The Brains, a four-man Atlanta post-punk band, released “Money Changes Everything” as a homemade production in 1978. It never made the Billboard charts, was played often on the independent stations that ignore them, and got the Brains a major-label contract which quickly led them back to Atlanta, where they broke up. “Money Changes Everything” was their one moment and they made it stick: as a stately, bitter, hopeless account of idealism and innocence ground into dust, it was a perfect example of the punk impulse to reveal the world-historical (here, more or less the “all that is solid melts into air” section of The Communist Manifesto) in ordinary life. It was hard, it hurt, and Cyndi Lauper’s version makes the original sound compromised. She makes you wonder if Brains composer and singer Tom Gray knew what he was talking about.

“Money Changes Everything” opens with a woman leaving her man for a prospect with a thicker wallet. Gray sings as the man; with right on his side, he wins your sympathy automatically, puts you in the song. Lauper sings as the woman.

I said I’m sorry baby, I’m leaving you tonight
I found someone new, he’s waiting in the car outside
Oh honey how can you do it, we swore each other everlasting love
I said yeah I know, but when we did there was one thing
We weren’t thinking of
And that’s money
Money changes everything

“It’s all in the past now,” runs the most chilling line of the song, even worse than that gruesomely frigid “yeah” in the fourth line, which is no happy improvisation: Gray wrote it. He gave the word a sardonic curl; Lauper seems to dump her childhood in the course of saying it. You might realize she didn’t have to take this role; she could have made the song’s victim female. But then she wouldn’t have had the chance to stamp her foot through her lover’s porch.

You don’t hear any of this right away. You hear a celebratory instrumental pastiche, a mnemonic tease—the synthesizer fanfare is from the Brains, the rhythm guitar from the 1964 British Invasion–era Searchers, the lead guitar part from Barry McGuire’s 1965 “Eve of Destruction,” the bass from Fleetwood Mac’s 1977 “Go Your Own Way”—a typical recycling of the old to hide the absence of the new. In the middle of it all is a mindless warbler seemingly bent more on hitting notes than singing the song. The production is attractive and the vocal almost repellent, But soon the attraction of the pastiche begins to fade, to separate into its parts, and by then the warbler is beginning to explain herself. She takes over the composite sound until it seems not as if this were a neatly constructed bid for airplay (which, among other things, it is), but as if all the radio music of the last twenty years were being brought to bear in a single five-minute performance.

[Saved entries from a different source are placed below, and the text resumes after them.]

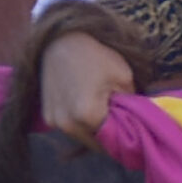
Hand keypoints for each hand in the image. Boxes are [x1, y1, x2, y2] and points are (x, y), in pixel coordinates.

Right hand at [39, 32, 136, 151]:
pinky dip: (79, 125)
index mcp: (87, 116)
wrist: (61, 40)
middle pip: (95, 143)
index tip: (134, 135)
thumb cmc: (96, 56)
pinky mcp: (46, 116)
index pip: (112, 141)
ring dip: (94, 132)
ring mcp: (53, 121)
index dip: (125, 140)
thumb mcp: (124, 79)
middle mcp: (66, 124)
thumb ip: (130, 107)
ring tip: (105, 116)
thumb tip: (135, 124)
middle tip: (121, 127)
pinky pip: (69, 128)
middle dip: (109, 138)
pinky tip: (88, 110)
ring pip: (81, 137)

Lauper never does completely explain herself. She moves too fast to keep a fix on, there’s blood all over the song, but finally the reassuring composite of the arrangement works as the anchor necessary to translate Lauper’s free speech, an instinctive version of Futurist parole in libertà. She sings at least half of “Money Changes Everything” from hell—you can hear her get there, learn its rules, and then rip her fingers trying to crawl her way out—but she comes off the instrumental break, which is played on a hooter (I don’t know what it is; the name is perfectly descriptive), like the Devil on a recruiting drive, or like a girl who can’t wait for the clock to strike 12 on New Year’s Eve. She communicates philosophy with a flounce, self-loathing with a screech. When, to end the number, she holds a note for a good 11 seconds, you can’t tell if she’s showing off or possessed by the song. Whether or not money changes everything, it’s patent that singing this song changed Lauper, if only into more of a singer—which is to say that a confrontation with questions of value intensified her will to ignore the rational transitions of song-texts, to the point that the radio may be unable to transmit that will without suffering damage in the process. And that is finally to say—as, driving around town, I twist the dial in search of another Lauper media shock—that she can wake people up because she can herself be wakened.